Further, according to the invention described in claim 2, the thickness of the substrate body becomes thinner at the intersections of the wiring patterns of the circuit board body, and there is no breakage or cracking of the wiring patterns, and the film thickness can be further reduced. It is possible.

According to the third aspect of the invention, at the intersection of the wiring patterns of the circuit board body, the thickness of the intersection of the circuit elements of the laminated circuit board body can be reduced, and breakage and cracks in the wiring pattern can be reduced. This makes it possible to make the film thinner.

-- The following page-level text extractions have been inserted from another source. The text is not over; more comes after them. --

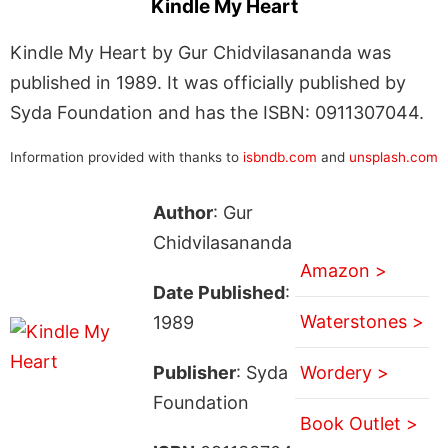
Kindle My Heart
Kindle My Heart by Gur Chidvilasananda was
published in 1989. It was officially published by
Syda Foundation and has the ISBN: 0911307044.
Information provided with thanks to
isbndb.com
and
unsplash.com
Author
: Gur
Chidvilasananda
Amazon >
Date Published
:
Waterstones >
1989
Publisher
: Syda
Wordery >
Foundation
Book Outlet >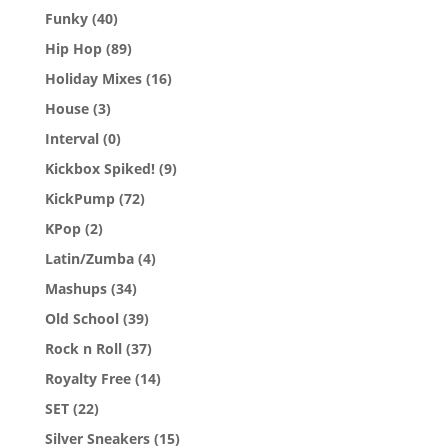
Funky
(40)
Hip Hop
(89)
Holiday Mixes
(16)
House
(3)
Interval
(0)
Kickbox Spiked!
(9)
KickPump
(72)
KPop
(2)
Latin/Zumba
(4)
Mashups
(34)
Old School
(39)
Rock n Roll
(37)
Royalty Free
(14)
SET
(22)
Silver Sneakers
(15)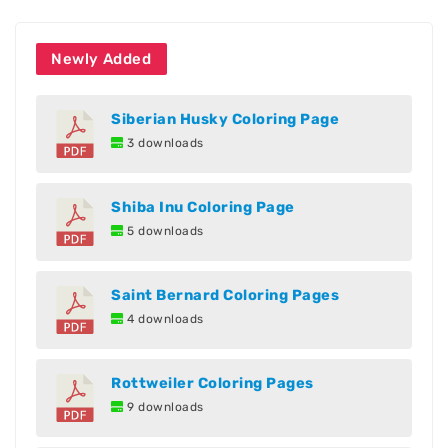
Newly Added
Siberian Husky Coloring Page
3 downloads
Shiba Inu Coloring Page
5 downloads
Saint Bernard Coloring Pages
4 downloads
Rottweiler Coloring Pages
9 downloads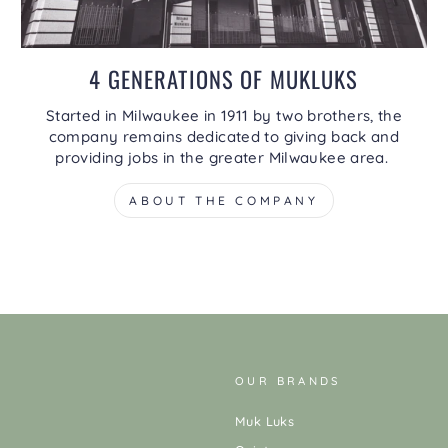
4 GENERATIONS OF MUKLUKS
Started in Milwaukee in 1911 by two brothers, the
company remains dedicated to giving back and
providing jobs in the greater Milwaukee area.
ABOUT THE COMPANY
OUR BRANDS
Muk Luks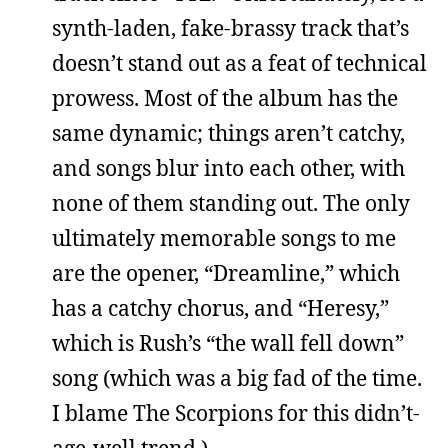
synth-laden, fake-brassy track that’s
doesn’t stand out as a feat of technical
prowess. Most of the album has the
same dynamic; things aren’t catchy,
and songs blur into each other, with
none of them standing out. The only
ultimately memorable songs to me
are the opener, “Dreamline,” which
has a catchy chorus, and “Heresy,”
which is Rush’s “the wall fell down”
song (which was a big fad of the time.
I blame The Scorpions for this didn’t-
age-well trend.)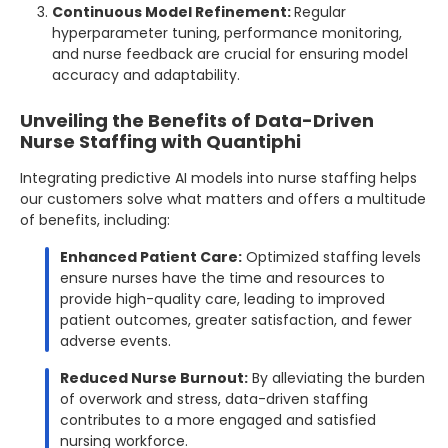
Continuous Model Refinement:
Regular
hyperparameter tuning, performance monitoring,
and nurse feedback are crucial for ensuring model
accuracy and adaptability.
Unveiling the Benefits of Data-Driven
Nurse Staffing with Quantiphi
Integrating predictive AI models into nurse staffing helps
our customers solve what matters and offers a multitude
of benefits, including:
Enhanced Patient Care:
Optimized staffing levels
ensure nurses have the time and resources to
provide high-quality care, leading to improved
patient outcomes, greater satisfaction, and fewer
adverse events.
Reduced Nurse Burnout:
By alleviating the burden
of overwork and stress, data-driven staffing
contributes to a more engaged and satisfied
nursing workforce.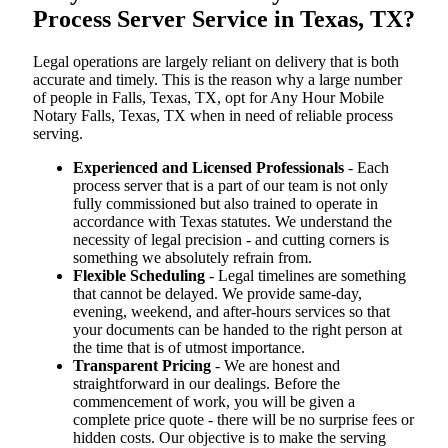
Process Server Service in Texas, TX?
Legal operations are largely reliant on delivery that is both
accurate and timely. This is the reason why a large number
of people in Falls, Texas, TX, opt for Any Hour Mobile
Notary Falls, Texas, TX when in need of reliable process
serving.
Experienced and Licensed Professionals
- Each
process server that is a part of our team is not only
fully commissioned but also trained to operate in
accordance with Texas statutes. We understand the
necessity of legal precision - and cutting corners is
something we absolutely refrain from.
Flexible Scheduling
- Legal timelines are something
that cannot be delayed. We provide same-day,
evening, weekend, and after-hours services so that
your documents can be handed to the right person at
the time that is of utmost importance.
Transparent Pricing
- We are honest and
straightforward in our dealings. Before the
commencement of work, you will be given a
complete price quote - there will be no surprise fees or
hidden costs. Our objective is to make the serving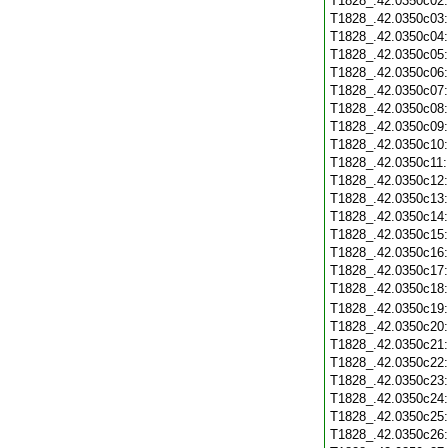
T1828_.42.0350c02
T1828_.42.0350c03
T1828_.42.0350c04
T1828_.42.0350c05
T1828_.42.0350c06
T1828_.42.0350c07
T1828_.42.0350c08
T1828_.42.0350c09
T1828_.42.0350c10
T1828_.42.0350c11
T1828_.42.0350c12
T1828_.42.0350c13
T1828_.42.0350c14
T1828_.42.0350c15
T1828_.42.0350c16
T1828_.42.0350c17
T1828_.42.0350c18
T1828_.42.0350c19
T1828_.42.0350c20
T1828_.42.0350c21
T1828_.42.0350c22
T1828_.42.0350c23
T1828_.42.0350c24
T1828_.42.0350c25
T1828_.42.0350c26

[Brief explanation of drawings]

FIG. 1 is a front view showing the manufacturing process of a circuit board according to an embodiment of the present invention, FIG. 2 is a longitudinal sectional front view of the same circuit board, and FIG.
The figure is a front view showing the manufacturing process of a circuit board showing another embodiment of the present invention, FIG. 4 is a longitudinal sectional front view of the same circuit board, and FIG. Figure 6 is a front view showing the manufacturing process; Figure 6 is a vertical cross-sectional view of the same circuit board;
The figure is a longitudinal sectional view of a conventional circuit board, and FIG. 8 is a longitudinal sectional view of another conventional circuit board. 10... Circuit board body, 11... Board element body, 12... Circuit element body.

Claims (3)

[Claims] (1) Consisting of a substrate element made of a heat-deformable resin, and a circuit element formed with a wiring pattern made of a conductor in which powder of a conductive substance is dispersed in the heat-deformable resin, at least The circuit element body is heat-pressed on one side, and the circuit element body is immersed at least partially into the board element body to be integrally bonded with the surface exposed. Multiple layers of the circuit board body are laminated by heat-press bonding. A circuit board characterized in that: (2) Consisting of a substrate element made of a heat-deformable resin and a circuit element in which a wiring pattern is formed using a conductor in which powder of a conductive substance is dispersed in the heat-deformable resin, at least The circuit element body is heat-pressed on one side, and the circuit element body is immersed at least partially into the board element body to be integrally bonded with the surface exposed. Multiple layers of the circuit board body are laminated by heat-press bonding. A circuit board, characterized in that the board elements of the laminated circuit board bodies have a reduced thickness at the intersection portions of the circuit elements. (3) Consisting of a substrate element made of a heat-deformable resin and a circuit element in which a wiring pattern is formed using a conductor in which powder of a conductive substance is dispersed in the heat-deformable resin, at least The circuit element body is heat-pressed on one side, and the circuit element body is immersed at least partially into the board element body to be integrally bonded with the surface exposed. Multiple layers of the circuit board body are laminated by heat-press bonding. A circuit board, characterized in that the circuit elements of the laminated circuit board bodies have a reduced thickness at the intersection portions of the circuit elements.